SOURCE PASSAGE »
_____
Monday, April 7

“Probably when I was canvassing for Obama, like ’06,” he says.

Later, while enjoying some humiliation play in her neighbor’s apartment, Molly picks up a photo. “Is this your dad?” she spits. “How did such an attractive man produce such a [expletive] like you?”

“That’s not my dad,” he says. “That’s Bill DeBlasio.”

Cancer is what ends Molly’s life, but being sexually abused as a 7-year-old by her mother’s boyfriend is what poisoned it. She’s haunted by the abuse. The man’s ghostly figure appears in her peripheral vision while she’s hooking up, and her relationship with her mother (Sissy Spacek) is fraught at best. Molly has to accept having cancer and she has to reject the shame of abuse. She practices telling people — partners, doctors — how, when, where and with what they are allowed to touch her. Among her last words are “my body did a good job.”

For all the ways “Dying for Sex” is transgressive and audacious in its frankness about pain and pleasure, it can also feel awfully generic. Slate’s Nikki is an actress, so of course the play she’s in is eye-rollingly pretentious; she’s disorganized and chaotic, so of course she has a giant black hole of a purse. Repressed, self-conscious straight white women getting Sherpa-ed into liberation through the enlightened guidance of queer characters felt a little fresher on “Shrill” or “Somebody Somewhere.”
_____
INFORMATION PROVIDED »
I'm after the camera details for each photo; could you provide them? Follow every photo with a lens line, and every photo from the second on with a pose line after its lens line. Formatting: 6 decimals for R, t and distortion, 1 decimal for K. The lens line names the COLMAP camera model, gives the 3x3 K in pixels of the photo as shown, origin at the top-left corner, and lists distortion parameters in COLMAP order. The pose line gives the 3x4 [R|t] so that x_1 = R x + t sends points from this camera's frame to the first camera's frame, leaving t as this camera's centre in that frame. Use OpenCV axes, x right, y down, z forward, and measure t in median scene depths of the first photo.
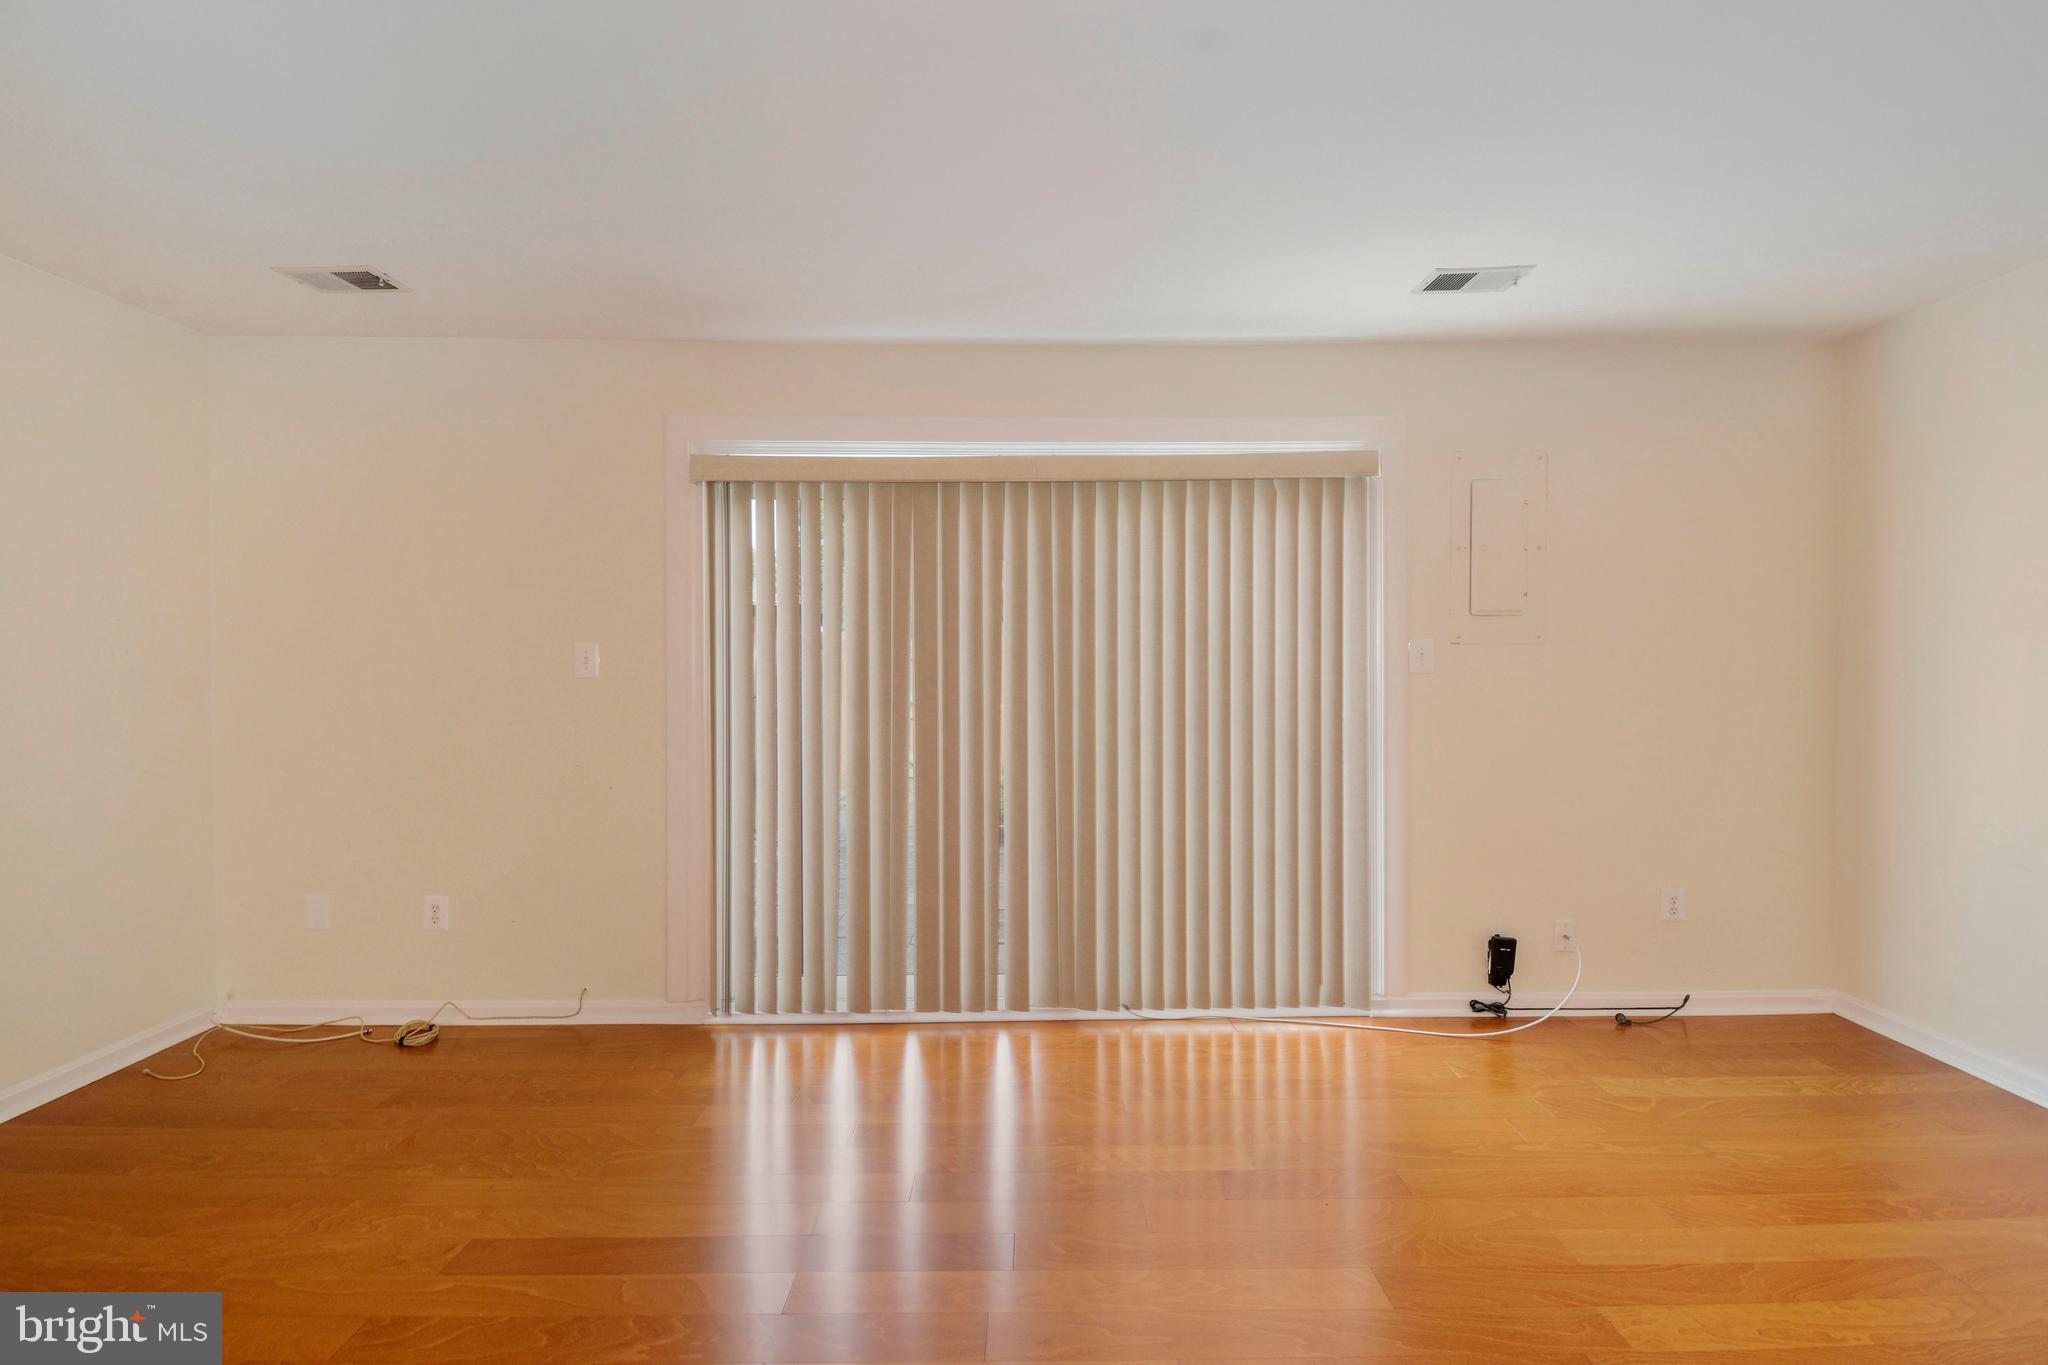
lens RADIAL K [[929.5, 0, 1031.0], [0, 929.5, 676.3], [0, 0, 1]] dist [0.012252, -0.007058]
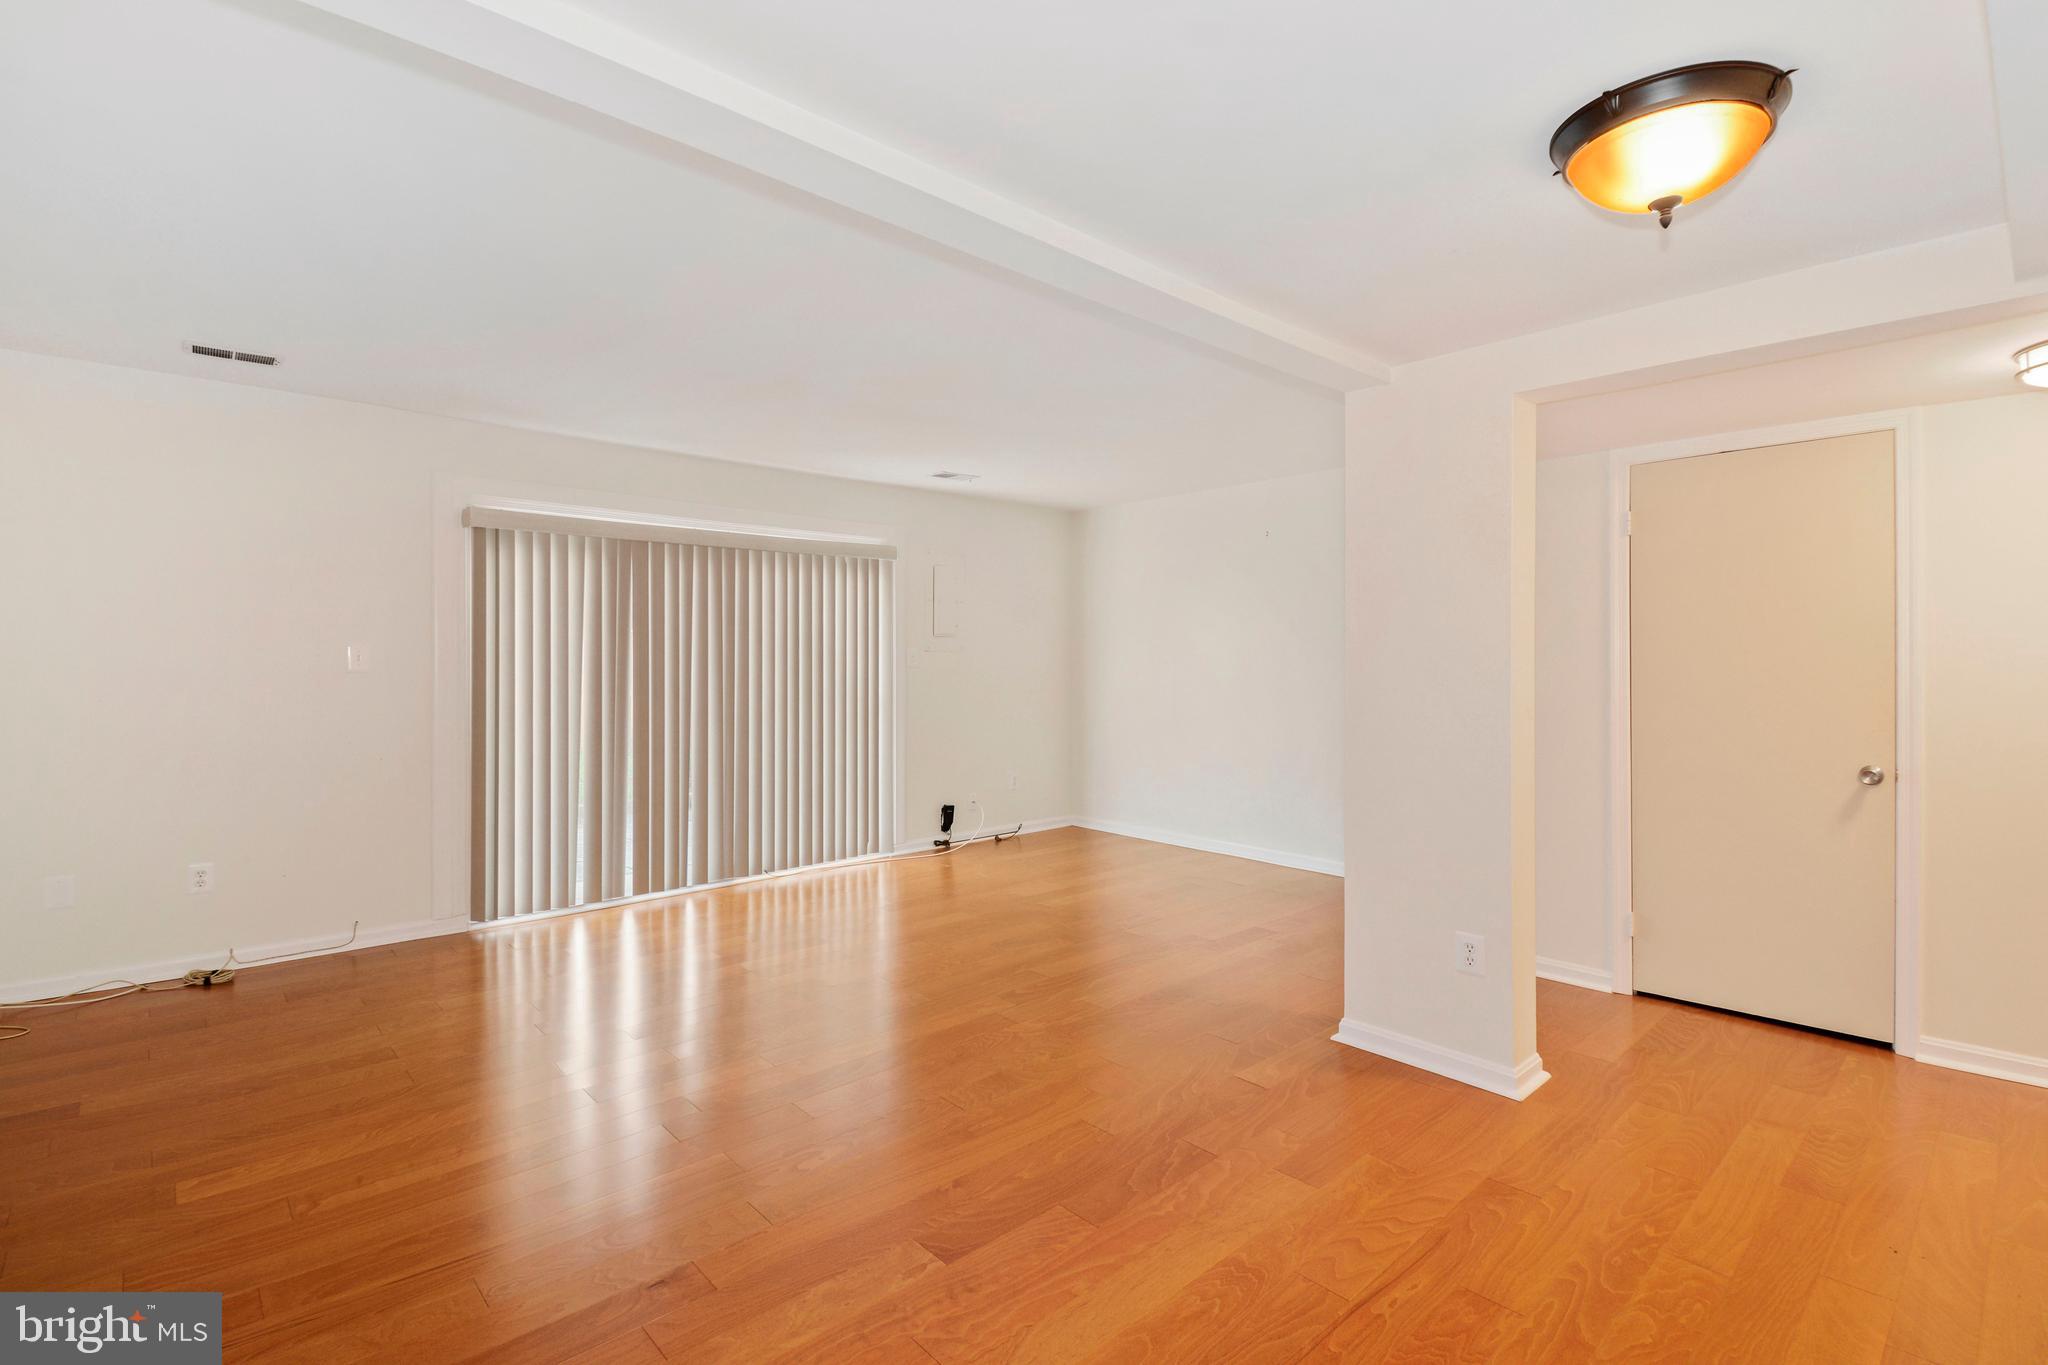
lens RADIAL K [[929.5, 0, 1009.0], [0, 929.5, 668.6], [0, 0, 1]] dist [0.012252, -0.007058]
pose [[0.753557, -0.001974, 0.657380, -0.654611], [0.005831, 0.999976, -0.003681, 0.007758], [-0.657357, 0.006607, 0.753551, -0.520810]]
_____
EXERCISE REQUIREMENTS »
- A) Answer these from the "Dying for Sex" review, one line each:
(i) Who plays Molly's mother?
(ii) According to the neighbor, who is the man in the photo Molly picks up?
(iii) What is Nikki's profession?
- B) Pick up the "Dying for Sex" review after its final sentence and keep writing it.

WRITTEN RESPONSES »
- A)
(i) Sissy Spacek
(ii) Bill DeBlasio
(iii) She is an actress.

- B)
But as Sherpas go, “Dying” has a great one: Jouléy is an understated knockout as Sonya, who feels like a real person while other characters, like Nikki, feel more like characters. Delaney’s performance has the perfect amount of sexual and social charisma — he towers over Williams, but it is she who dominates him, and we’re never afraid for Molly’s safety even as she becomes weaker and weaker in his presence.

In the finale, Paula Pell plays a hospice worker who explains to Molly how dying works, what it will feel like, how her body will know what to do. It’s an extraordinary monologue in a lot of ways, unfussy but not coldly clinical, demystifying but also in its way mystical. What’s more ordinary than having a body, than having sex, than dying? Or maybe, what’s more extraordinary?